The data —

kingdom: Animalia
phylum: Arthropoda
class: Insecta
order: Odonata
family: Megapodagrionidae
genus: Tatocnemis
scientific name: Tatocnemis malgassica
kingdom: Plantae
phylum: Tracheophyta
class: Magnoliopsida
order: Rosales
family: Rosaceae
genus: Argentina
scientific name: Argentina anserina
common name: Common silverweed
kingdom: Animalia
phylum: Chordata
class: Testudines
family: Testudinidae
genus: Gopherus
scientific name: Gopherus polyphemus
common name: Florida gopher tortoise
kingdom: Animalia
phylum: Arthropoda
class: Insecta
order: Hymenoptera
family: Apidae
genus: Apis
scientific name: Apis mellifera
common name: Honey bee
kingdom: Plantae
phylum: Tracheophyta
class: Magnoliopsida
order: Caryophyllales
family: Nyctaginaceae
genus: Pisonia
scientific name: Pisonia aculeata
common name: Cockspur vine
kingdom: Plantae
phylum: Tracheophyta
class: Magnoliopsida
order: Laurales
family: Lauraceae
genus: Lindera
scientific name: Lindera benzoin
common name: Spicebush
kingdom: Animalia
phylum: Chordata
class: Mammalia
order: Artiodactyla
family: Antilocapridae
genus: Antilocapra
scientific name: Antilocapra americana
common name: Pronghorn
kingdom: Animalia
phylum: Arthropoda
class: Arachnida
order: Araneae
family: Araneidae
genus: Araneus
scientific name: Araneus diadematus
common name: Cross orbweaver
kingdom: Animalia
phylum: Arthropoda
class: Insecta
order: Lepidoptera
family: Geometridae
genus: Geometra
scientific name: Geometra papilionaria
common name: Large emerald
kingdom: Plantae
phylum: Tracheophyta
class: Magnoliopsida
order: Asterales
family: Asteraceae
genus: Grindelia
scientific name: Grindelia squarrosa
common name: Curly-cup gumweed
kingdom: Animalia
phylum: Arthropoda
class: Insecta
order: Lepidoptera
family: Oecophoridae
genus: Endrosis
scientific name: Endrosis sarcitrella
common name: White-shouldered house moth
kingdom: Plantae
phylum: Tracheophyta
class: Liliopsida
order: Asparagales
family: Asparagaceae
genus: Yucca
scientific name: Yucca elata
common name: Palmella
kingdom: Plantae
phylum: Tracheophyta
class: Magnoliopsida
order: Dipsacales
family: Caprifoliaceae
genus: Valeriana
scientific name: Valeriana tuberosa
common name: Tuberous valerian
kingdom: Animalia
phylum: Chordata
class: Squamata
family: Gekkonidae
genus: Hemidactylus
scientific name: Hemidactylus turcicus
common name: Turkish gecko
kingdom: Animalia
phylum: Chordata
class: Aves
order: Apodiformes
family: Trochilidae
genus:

Exercise brief — Rewrite all of the material with "common name" replaced by "vernacular name" wherever it appears, leaving everything else unchanged.

Expected answer —
kingdom: Animalia
phylum: Arthropoda
class: Insecta
order: Odonata
family: Megapodagrionidae
genus: Tatocnemis
scientific name: Tatocnemis malgassica
kingdom: Plantae
phylum: Tracheophyta
class: Magnoliopsida
order: Rosales
family: Rosaceae
genus: Argentina
scientific name: Argentina anserina
vernacular name: Common silverweed
kingdom: Animalia
phylum: Chordata
class: Testudines
family: Testudinidae
genus: Gopherus
scientific name: Gopherus polyphemus
vernacular name: Florida gopher tortoise
kingdom: Animalia
phylum: Arthropoda
class: Insecta
order: Hymenoptera
family: Apidae
genus: Apis
scientific name: Apis mellifera
vernacular name: Honey bee
kingdom: Plantae
phylum: Tracheophyta
class: Magnoliopsida
order: Caryophyllales
family: Nyctaginaceae
genus: Pisonia
scientific name: Pisonia aculeata
vernacular name: Cockspur vine
kingdom: Plantae
phylum: Tracheophyta
class: Magnoliopsida
order: Laurales
family: Lauraceae
genus: Lindera
scientific name: Lindera benzoin
vernacular name: Spicebush
kingdom: Animalia
phylum: Chordata
class: Mammalia
order: Artiodactyla
family: Antilocapridae
genus: Antilocapra
scientific name: Antilocapra americana
vernacular name: Pronghorn
kingdom: Animalia
phylum: Arthropoda
class: Arachnida
order: Araneae
family: Araneidae
genus: Araneus
scientific name: Araneus diadematus
vernacular name: Cross orbweaver
kingdom: Animalia
phylum: Arthropoda
class: Insecta
order: Lepidoptera
family: Geometridae
genus: Geometra
scientific name: Geometra papilionaria
vernacular name: Large emerald
kingdom: Plantae
phylum: Tracheophyta
class: Magnoliopsida
order: Asterales
family: Asteraceae
genus: Grindelia
scientific name: Grindelia squarrosa
vernacular name: Curly-cup gumweed
kingdom: Animalia
phylum: Arthropoda
class: Insecta
order: Lepidoptera
family: Oecophoridae
genus: Endrosis
scientific name: Endrosis sarcitrella
vernacular name: White-shouldered house moth
kingdom: Plantae
phylum: Tracheophyta
class: Liliopsida
order: Asparagales
family: Asparagaceae
genus: Yucca
scientific name: Yucca elata
vernacular name: Palmella
kingdom: Plantae
phylum: Tracheophyta
class: Magnoliopsida
order: Dipsacales
family: Caprifoliaceae
genus: Valeriana
scientific name: Valeriana tuberosa
vernacular name: Tuberous valerian
kingdom: Animalia
phylum: Chordata
class: Squamata
family: Gekkonidae
genus: Hemidactylus
scientific name: Hemidactylus turcicus
vernacular name: Turkish gecko
kingdom: Animalia
phylum: Chordata
class: Aves
order: Apodiformes
family: Trochilidae
genus:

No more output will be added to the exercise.